Multiple IP packets sent all at once == congestion issues, even if
those multiple packets are really just fragments of a single packet.
Sorry.  This is where I ran into trouble with my NETBLT-like
suggestion a few years ago.

I think the theory behind preferring IP level fragmentation over
having the application do the same thing is that the latter guarentees
fragmentation while the former only risks it.  That is, even in the
absence of PMTU discovery, there is still a chance that a larger than
minimum IP packet might still make it through the net unfragmented.
Note that the EDNS0 size mechanism is really just a statement by the
client to the server that the client would like the server to risk
sending a reply up to size N.

Also note that (in IPv4) fragmentation can happen anywhere along the
path.  Thus, if (count by packets) congestion is a problem near the
server but one can keep the local MTU high on the links nearest the
server, one can defer fragmentation until the response packet is
closer to its destination.  IPv6 fragmentation doesn't work this way,
I haven't yet figured out whether that's a serious problem.

Finally, note that there are really two different magic numbers that
often get confused: the MTU, and the reassembly buffer size.  If the
network isn't dropping fragments, the MTU is (almost) irrelevant, what
matters is whether the receiver can reassemble the frags upon receipt.
If the network is lossy, however, and if the lossiness is somehow
proportional to the number of packets in flight, MTU issues become
much more important.

If you haven't already done so, I recommend reading the Jacobson &
Karels 1988 SIGCOMM paper on congestion control and avoidance:

Figuring out how it applies to things like IP fragmentation takes some
work, but the basic congestion issues almost certainly apply, even if
the specific techniques for overcoming them don't.

> In other words, instead of negotiating packet size in the first packet,
> have it hardwired to 512 bytes but send multiple packets with
> simple sequence numbers so the application can just piece 'em back
> together.

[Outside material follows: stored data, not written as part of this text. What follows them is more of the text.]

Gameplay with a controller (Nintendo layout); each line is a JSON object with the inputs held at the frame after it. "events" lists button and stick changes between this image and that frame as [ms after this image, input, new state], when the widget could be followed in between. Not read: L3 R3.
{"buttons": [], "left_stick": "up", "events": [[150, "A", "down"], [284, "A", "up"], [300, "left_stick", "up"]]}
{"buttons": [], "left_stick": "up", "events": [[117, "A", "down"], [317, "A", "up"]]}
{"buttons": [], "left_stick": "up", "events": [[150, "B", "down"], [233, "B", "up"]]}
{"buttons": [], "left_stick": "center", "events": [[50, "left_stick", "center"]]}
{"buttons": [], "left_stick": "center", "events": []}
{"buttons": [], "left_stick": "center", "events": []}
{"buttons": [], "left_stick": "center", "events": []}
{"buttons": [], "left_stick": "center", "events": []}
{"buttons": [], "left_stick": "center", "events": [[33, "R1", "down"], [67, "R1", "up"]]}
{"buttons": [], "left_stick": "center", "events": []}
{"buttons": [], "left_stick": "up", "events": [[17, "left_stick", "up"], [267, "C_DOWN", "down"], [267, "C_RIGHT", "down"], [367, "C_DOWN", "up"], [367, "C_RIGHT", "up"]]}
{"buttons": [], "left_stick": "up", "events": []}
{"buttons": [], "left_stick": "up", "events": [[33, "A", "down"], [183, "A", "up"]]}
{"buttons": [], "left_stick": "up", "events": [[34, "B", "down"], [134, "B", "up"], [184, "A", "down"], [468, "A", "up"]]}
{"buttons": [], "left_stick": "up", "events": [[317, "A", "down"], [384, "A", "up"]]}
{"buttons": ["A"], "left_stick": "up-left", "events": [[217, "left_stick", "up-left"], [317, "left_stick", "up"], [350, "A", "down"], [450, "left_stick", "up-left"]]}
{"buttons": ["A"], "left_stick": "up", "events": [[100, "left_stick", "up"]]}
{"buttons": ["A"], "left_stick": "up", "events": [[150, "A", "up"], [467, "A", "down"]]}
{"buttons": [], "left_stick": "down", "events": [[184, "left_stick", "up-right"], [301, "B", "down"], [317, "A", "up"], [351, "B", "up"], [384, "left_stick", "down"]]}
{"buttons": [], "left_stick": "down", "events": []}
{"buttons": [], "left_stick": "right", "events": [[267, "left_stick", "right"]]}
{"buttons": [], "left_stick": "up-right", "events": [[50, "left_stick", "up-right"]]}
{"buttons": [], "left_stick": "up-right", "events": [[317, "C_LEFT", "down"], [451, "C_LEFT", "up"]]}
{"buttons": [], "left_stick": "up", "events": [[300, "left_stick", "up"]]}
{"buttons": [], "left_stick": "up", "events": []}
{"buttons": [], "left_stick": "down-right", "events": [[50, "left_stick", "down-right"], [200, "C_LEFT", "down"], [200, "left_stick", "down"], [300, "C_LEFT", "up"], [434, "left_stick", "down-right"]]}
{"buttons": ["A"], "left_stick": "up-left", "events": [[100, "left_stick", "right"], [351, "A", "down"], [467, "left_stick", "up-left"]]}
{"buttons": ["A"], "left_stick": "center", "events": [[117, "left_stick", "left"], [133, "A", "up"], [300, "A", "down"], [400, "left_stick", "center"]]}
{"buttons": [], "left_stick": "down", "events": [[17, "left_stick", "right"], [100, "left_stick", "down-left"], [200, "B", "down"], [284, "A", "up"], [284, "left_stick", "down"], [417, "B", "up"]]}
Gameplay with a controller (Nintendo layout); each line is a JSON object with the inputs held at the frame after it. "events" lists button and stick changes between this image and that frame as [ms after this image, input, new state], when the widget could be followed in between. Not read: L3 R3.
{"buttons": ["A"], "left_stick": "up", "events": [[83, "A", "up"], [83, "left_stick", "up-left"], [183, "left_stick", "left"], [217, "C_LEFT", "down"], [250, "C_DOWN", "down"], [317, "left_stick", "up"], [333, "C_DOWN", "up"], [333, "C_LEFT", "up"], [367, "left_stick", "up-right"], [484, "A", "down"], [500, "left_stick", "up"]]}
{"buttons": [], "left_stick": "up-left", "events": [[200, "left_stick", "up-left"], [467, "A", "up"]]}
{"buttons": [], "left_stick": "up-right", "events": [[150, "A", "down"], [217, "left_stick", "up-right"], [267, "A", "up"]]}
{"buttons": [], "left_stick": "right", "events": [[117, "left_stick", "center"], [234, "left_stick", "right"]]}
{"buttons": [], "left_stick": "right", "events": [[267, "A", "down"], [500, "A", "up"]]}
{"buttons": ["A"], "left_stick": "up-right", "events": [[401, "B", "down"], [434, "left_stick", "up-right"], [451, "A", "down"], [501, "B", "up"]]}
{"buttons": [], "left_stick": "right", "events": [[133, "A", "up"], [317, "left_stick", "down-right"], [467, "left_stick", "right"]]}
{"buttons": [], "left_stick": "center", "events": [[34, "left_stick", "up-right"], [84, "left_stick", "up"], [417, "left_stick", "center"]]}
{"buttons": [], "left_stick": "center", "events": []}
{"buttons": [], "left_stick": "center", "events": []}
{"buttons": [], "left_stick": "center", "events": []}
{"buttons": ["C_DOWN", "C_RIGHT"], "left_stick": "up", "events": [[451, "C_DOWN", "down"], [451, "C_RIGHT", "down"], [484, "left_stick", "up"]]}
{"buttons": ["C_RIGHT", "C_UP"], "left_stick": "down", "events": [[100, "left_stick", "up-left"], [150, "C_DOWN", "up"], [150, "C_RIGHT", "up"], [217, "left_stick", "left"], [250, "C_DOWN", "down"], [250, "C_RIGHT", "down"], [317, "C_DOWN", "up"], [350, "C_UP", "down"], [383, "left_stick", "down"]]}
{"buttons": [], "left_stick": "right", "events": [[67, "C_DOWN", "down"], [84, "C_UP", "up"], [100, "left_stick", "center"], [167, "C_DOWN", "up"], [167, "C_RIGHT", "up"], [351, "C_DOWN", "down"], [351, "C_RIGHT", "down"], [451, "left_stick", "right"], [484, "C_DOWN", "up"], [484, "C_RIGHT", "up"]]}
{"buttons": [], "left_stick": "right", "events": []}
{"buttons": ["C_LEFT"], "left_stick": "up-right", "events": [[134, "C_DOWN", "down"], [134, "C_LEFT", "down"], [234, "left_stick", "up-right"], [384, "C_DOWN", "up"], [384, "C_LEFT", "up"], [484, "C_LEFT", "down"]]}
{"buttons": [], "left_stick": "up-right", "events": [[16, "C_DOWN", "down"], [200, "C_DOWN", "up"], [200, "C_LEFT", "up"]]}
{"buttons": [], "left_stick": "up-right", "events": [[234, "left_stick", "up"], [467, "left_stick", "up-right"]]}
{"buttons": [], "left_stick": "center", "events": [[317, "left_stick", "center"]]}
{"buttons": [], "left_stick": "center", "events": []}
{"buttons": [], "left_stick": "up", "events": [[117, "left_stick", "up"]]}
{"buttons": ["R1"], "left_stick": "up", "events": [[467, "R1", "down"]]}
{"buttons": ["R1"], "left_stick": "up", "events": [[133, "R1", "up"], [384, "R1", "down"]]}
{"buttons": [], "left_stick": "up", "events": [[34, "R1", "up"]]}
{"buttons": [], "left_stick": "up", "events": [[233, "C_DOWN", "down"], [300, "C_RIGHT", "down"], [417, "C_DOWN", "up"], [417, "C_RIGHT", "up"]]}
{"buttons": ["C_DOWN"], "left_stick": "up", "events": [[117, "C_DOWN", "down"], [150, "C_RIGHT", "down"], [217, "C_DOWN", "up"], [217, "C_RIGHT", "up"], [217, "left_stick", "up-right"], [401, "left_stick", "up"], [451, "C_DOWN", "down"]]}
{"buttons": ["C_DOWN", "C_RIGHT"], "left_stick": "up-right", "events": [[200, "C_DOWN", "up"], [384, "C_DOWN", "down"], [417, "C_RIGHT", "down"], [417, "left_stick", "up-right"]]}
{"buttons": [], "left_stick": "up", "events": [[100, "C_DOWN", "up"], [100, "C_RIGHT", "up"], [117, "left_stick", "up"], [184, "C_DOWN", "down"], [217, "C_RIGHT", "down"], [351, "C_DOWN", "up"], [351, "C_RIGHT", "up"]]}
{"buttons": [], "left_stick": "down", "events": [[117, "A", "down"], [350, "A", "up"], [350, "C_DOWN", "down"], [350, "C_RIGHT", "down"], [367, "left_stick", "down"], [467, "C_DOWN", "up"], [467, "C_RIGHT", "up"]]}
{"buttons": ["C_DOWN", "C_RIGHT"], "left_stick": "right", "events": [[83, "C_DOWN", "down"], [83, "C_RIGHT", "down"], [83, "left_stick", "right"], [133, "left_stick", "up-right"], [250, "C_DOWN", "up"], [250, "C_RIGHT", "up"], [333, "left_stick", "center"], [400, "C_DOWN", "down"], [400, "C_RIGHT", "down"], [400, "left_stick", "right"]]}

If it fails you can retry the query via TCP (or UDP
> if you feel it might work the second time). But you never ask for individual 
> packets to be retransmitted, and you never ACK. 
> Its the same network profile as IP fragmentation but with a much
> better chance of success at greater than 1500 byte message sizes.

Having just recently had to explain to a bunch of nontechnical folks
that the magic number thirteen in the sentence "the thirteen root name
servers" derives, ultimately, from the hardwired 512 byte message size
specified in RFC 1035, you will understand that I would prefer not to
repeat this particular mistake (I'd rather make new ones...).

> > In the long term, if we ever get a real white pages protocol and
> > people stop caring about having cute DNS names, we're still going to
> > need an underlying system for associating long-term identifiers with
> > IP addresses.  At a technical level, such a system will probably look
> > an awful lot like the DNS, but perhaps it'll be sufficently
> > decentralized that a reliable transport protocol wouldn't be such a
> > burden on the servers.
> Awfully prescient!

Can't take full credit, I came to this conclusion by standing on the
toes of others (including John Klensin).  Sadly, all of us who have
been thinking this way for much of the last decade have found that it
is much easier to predict that water which is demonstrably running
downhill will eventually reach bottom than it is to build a pump.